Problem details:
Your task is to find every line of the listing that includes "evenodd" and copy it.

---*---

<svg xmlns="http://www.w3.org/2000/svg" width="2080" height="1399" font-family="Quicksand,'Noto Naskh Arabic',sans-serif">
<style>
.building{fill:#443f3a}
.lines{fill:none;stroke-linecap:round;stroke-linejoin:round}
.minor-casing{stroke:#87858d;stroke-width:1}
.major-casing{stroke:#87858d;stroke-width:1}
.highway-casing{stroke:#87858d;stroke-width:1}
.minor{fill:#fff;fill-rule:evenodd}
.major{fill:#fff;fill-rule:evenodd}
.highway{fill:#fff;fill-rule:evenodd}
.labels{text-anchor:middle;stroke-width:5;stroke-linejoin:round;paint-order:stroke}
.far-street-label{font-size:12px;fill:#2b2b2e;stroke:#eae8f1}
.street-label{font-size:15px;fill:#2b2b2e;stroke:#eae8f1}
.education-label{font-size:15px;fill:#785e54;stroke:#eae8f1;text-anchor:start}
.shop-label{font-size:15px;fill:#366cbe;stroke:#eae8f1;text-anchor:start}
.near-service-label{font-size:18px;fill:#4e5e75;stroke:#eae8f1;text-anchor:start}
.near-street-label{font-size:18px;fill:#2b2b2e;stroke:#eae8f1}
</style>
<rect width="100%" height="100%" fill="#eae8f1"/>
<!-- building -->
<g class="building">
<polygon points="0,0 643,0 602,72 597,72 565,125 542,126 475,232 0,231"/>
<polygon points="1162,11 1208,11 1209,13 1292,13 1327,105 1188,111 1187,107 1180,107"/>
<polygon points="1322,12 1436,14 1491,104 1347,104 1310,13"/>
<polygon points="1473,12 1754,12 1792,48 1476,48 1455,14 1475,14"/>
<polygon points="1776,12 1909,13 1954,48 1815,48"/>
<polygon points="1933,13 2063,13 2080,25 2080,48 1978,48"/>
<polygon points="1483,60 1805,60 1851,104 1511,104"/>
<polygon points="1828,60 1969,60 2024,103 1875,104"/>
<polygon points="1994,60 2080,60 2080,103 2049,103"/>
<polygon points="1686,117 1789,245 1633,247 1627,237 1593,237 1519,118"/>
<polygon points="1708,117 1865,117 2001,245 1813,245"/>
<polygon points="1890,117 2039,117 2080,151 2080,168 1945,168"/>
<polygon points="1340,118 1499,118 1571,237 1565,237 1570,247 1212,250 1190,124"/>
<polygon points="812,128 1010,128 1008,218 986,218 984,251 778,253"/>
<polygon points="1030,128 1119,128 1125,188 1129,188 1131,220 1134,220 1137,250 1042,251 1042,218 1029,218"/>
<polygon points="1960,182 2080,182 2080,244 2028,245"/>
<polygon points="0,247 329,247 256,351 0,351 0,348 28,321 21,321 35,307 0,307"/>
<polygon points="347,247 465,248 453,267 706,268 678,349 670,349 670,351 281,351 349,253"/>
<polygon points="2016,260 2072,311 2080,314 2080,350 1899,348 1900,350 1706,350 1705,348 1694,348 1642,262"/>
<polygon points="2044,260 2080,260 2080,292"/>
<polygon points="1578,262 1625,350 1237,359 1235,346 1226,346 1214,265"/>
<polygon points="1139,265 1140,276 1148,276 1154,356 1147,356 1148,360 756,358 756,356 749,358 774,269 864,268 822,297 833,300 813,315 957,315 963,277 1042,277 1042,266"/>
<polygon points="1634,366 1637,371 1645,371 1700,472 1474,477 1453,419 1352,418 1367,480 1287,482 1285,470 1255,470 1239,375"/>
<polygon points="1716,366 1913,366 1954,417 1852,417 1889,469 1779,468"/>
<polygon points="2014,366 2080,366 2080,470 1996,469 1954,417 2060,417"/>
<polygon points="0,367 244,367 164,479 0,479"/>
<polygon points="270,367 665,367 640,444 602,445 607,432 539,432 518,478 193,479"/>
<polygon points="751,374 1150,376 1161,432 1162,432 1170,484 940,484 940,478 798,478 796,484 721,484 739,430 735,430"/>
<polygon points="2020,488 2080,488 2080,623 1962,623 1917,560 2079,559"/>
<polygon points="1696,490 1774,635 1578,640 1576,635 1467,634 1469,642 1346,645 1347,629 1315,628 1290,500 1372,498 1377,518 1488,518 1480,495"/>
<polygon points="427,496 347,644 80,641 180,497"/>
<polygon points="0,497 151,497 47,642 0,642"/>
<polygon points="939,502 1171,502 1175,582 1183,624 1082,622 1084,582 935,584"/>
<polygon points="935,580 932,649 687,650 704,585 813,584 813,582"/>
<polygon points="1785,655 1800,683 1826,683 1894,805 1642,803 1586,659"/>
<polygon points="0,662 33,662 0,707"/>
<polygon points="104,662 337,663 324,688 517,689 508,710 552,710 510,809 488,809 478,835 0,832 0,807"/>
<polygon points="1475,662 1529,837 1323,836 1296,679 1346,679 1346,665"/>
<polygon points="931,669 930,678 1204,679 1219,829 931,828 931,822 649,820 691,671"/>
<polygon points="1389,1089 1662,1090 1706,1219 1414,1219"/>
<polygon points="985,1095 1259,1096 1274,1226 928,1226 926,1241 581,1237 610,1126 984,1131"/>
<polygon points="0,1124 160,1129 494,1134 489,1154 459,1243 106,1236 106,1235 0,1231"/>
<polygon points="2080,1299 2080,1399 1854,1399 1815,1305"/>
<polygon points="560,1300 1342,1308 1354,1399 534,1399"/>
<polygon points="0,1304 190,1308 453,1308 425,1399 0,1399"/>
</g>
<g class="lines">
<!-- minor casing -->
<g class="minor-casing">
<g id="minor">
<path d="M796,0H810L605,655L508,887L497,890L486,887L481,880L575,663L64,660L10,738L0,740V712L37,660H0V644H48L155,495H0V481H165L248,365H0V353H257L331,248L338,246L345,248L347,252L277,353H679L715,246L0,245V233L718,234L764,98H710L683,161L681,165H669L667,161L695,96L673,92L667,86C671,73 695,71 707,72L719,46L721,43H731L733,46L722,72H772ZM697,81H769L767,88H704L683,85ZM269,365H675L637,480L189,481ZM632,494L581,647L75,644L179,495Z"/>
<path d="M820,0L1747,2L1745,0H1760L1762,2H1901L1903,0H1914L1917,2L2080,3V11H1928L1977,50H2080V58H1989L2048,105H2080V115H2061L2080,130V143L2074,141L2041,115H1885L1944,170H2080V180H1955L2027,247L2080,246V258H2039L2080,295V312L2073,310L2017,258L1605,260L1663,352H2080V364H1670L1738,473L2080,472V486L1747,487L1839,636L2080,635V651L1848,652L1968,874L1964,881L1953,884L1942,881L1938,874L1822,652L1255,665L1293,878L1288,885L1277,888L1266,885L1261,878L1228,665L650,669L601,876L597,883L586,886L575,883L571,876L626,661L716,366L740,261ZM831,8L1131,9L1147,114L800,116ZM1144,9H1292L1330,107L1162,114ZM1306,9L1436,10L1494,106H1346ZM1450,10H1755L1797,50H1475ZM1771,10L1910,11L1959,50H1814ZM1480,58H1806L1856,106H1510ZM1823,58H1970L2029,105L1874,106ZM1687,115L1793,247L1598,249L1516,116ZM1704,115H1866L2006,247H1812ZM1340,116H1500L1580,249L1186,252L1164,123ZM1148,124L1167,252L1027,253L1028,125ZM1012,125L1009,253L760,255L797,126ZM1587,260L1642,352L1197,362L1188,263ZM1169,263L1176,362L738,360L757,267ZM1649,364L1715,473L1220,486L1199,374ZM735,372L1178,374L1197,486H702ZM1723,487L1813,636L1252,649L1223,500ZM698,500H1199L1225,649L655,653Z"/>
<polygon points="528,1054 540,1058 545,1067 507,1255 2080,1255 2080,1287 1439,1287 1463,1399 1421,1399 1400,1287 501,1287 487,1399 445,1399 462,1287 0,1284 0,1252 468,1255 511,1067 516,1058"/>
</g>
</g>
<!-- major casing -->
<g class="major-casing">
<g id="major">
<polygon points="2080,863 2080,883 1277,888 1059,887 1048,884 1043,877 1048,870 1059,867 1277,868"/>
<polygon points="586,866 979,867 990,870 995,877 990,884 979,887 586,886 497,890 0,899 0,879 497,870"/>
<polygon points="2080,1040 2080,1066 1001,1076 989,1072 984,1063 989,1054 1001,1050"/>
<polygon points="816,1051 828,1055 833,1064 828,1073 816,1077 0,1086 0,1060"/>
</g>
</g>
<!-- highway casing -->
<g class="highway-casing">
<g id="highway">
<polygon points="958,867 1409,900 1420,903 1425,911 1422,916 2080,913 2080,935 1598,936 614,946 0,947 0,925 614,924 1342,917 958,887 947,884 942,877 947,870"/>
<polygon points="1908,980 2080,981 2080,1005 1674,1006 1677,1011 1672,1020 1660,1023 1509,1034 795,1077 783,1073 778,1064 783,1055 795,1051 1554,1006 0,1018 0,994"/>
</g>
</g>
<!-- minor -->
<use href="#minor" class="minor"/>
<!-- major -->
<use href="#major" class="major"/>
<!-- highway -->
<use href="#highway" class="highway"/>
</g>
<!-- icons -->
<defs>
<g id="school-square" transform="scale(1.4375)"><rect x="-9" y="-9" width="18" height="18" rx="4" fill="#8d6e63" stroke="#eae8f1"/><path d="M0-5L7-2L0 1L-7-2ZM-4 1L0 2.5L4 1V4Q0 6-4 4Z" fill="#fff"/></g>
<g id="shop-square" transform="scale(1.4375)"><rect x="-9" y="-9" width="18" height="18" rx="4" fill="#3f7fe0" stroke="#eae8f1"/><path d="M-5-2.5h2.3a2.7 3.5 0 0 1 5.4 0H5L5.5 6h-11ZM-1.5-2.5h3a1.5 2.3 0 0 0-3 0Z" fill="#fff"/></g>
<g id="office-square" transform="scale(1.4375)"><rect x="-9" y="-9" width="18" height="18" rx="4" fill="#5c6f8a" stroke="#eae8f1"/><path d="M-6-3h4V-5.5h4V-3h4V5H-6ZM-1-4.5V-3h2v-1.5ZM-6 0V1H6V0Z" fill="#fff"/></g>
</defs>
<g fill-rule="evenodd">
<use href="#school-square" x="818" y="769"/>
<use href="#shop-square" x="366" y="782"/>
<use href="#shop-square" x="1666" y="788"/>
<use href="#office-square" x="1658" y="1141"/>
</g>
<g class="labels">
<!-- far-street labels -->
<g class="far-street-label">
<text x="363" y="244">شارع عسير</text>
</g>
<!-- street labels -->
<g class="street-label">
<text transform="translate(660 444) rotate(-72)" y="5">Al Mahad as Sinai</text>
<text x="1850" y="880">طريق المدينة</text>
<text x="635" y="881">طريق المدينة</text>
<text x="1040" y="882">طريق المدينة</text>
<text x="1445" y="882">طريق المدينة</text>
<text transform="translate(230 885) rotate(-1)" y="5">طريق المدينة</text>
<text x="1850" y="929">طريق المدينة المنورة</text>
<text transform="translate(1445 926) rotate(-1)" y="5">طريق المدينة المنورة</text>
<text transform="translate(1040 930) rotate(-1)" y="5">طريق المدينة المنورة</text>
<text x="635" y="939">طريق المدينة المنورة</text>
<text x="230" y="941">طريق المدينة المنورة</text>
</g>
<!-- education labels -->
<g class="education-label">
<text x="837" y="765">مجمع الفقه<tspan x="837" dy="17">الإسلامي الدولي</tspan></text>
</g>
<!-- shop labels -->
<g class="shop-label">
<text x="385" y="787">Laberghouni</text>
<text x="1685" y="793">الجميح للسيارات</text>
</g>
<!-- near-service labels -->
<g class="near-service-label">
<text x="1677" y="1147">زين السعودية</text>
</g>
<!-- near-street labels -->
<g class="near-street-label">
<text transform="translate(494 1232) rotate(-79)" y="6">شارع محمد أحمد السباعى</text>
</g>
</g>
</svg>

---*---

Answer section:
.minor{fill:#fff;fill-rule:evenodd}
.major{fill:#fff;fill-rule:evenodd}
.highway{fill:#fff;fill-rule:evenodd}
<g fill-rule="evenodd">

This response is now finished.